The government sent a plane equipped with radiation monitors over the Los Alamos nuclear laboratory Wednesday as a 110-square-mile wildfire burned at its doorstep, putting thousands of scientific experiments on hold for days.
Lab authorities described the monitoring as a precaution, and they, along with outside experts on nuclear engineering, expressed confidence that the blaze would not scatter radioactive material, as some in surrounding communities feared.
"Our facilities, our nuclear materials are all safe; they're accounted for, and they're protected," said Charles McMillan, the lab's director.
The twin-engine plane, which can take digital photographs and video as well as thermal and night images, had been sent to New York City to take air samples after the Sept. 11 terrorist attacks.
"It can look for a wide variety of chemical constituents in a plume, and the plumes can originate from fires, from explosions, from a wide variety of sources," said Kevin Roark, lab spokesman.
And in a testament to the sophisticated research done at Los Alamos, the plane was developed with technology from the lab, the desert installation that built the atomic bomb during World War II.
The pillars of smoke that can be seen from Albuquerque, 60 miles away, have people on edge. The fire also has cast a haze as far away as Kansas. But officials said they analyzed samples taken Tuesday night from some of the lab's monitors and the results showed nothing abnormal in the smoke.
Anti-nuclear groups have sounded the alarm about thousands of 55-gallon drums containing low-grade nuclear waste -- gloves, tools and other contaminated items -- about two miles from the fire.
Lab officials said the blaze was highly unlikely to reach the drums, and, in any case, the steel containers can withstand flames and will be sprayed with fire-resistant foam if necessary.

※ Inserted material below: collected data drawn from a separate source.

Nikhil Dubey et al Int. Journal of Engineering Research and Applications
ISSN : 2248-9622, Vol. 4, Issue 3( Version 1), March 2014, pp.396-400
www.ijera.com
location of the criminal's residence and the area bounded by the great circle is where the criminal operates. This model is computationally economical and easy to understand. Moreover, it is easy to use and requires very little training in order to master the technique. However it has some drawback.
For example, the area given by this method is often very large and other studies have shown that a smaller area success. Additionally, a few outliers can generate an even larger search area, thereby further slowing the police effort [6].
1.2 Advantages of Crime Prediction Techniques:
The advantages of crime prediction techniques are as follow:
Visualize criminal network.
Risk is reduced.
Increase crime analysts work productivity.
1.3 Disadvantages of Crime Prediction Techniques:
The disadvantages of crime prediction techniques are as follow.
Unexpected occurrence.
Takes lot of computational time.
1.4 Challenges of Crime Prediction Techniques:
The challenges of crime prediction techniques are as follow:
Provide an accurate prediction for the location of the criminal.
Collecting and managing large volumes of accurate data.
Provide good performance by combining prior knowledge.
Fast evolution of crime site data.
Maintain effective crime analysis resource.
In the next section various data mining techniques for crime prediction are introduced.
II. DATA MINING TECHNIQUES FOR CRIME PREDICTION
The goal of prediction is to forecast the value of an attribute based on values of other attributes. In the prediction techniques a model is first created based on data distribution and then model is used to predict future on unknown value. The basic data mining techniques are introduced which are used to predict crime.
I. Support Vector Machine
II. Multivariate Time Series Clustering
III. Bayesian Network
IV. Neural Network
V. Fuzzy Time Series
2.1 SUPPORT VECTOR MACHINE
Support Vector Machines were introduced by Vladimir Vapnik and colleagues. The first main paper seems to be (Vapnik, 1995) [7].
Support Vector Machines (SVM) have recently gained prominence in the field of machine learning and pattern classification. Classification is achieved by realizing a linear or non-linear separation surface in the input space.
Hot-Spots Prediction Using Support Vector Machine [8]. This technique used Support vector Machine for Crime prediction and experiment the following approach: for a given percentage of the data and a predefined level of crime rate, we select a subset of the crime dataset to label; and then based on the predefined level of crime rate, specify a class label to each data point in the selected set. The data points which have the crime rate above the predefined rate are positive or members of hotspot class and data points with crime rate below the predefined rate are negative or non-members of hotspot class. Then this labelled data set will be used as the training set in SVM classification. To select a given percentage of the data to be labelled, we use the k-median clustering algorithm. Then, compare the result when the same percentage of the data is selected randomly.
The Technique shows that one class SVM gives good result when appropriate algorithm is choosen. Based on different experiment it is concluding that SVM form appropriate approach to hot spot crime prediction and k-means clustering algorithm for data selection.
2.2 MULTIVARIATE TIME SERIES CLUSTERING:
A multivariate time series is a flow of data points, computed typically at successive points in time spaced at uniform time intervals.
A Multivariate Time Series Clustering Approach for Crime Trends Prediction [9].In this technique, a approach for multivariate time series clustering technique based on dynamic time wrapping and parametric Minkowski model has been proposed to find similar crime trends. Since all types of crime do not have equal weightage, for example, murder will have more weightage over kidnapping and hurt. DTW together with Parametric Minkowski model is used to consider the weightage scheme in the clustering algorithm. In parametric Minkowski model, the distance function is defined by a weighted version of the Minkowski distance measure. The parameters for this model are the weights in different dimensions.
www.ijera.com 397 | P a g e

Los Alamos remained a virtual ghost town, with no residents, lab employees or shopkeepers around.
The economic impact of shutting down the town was already weighing on the minds of city officials and business owners.
"Everybody here is a small business," said Ron Selvage, owner of the Best Western Hilltop House, the only hotel that was open and filled with firefighters, helicopter pilots and journalists. "We'll be all right, but all these other businesses still have the same bills they have to pay and no money coming in."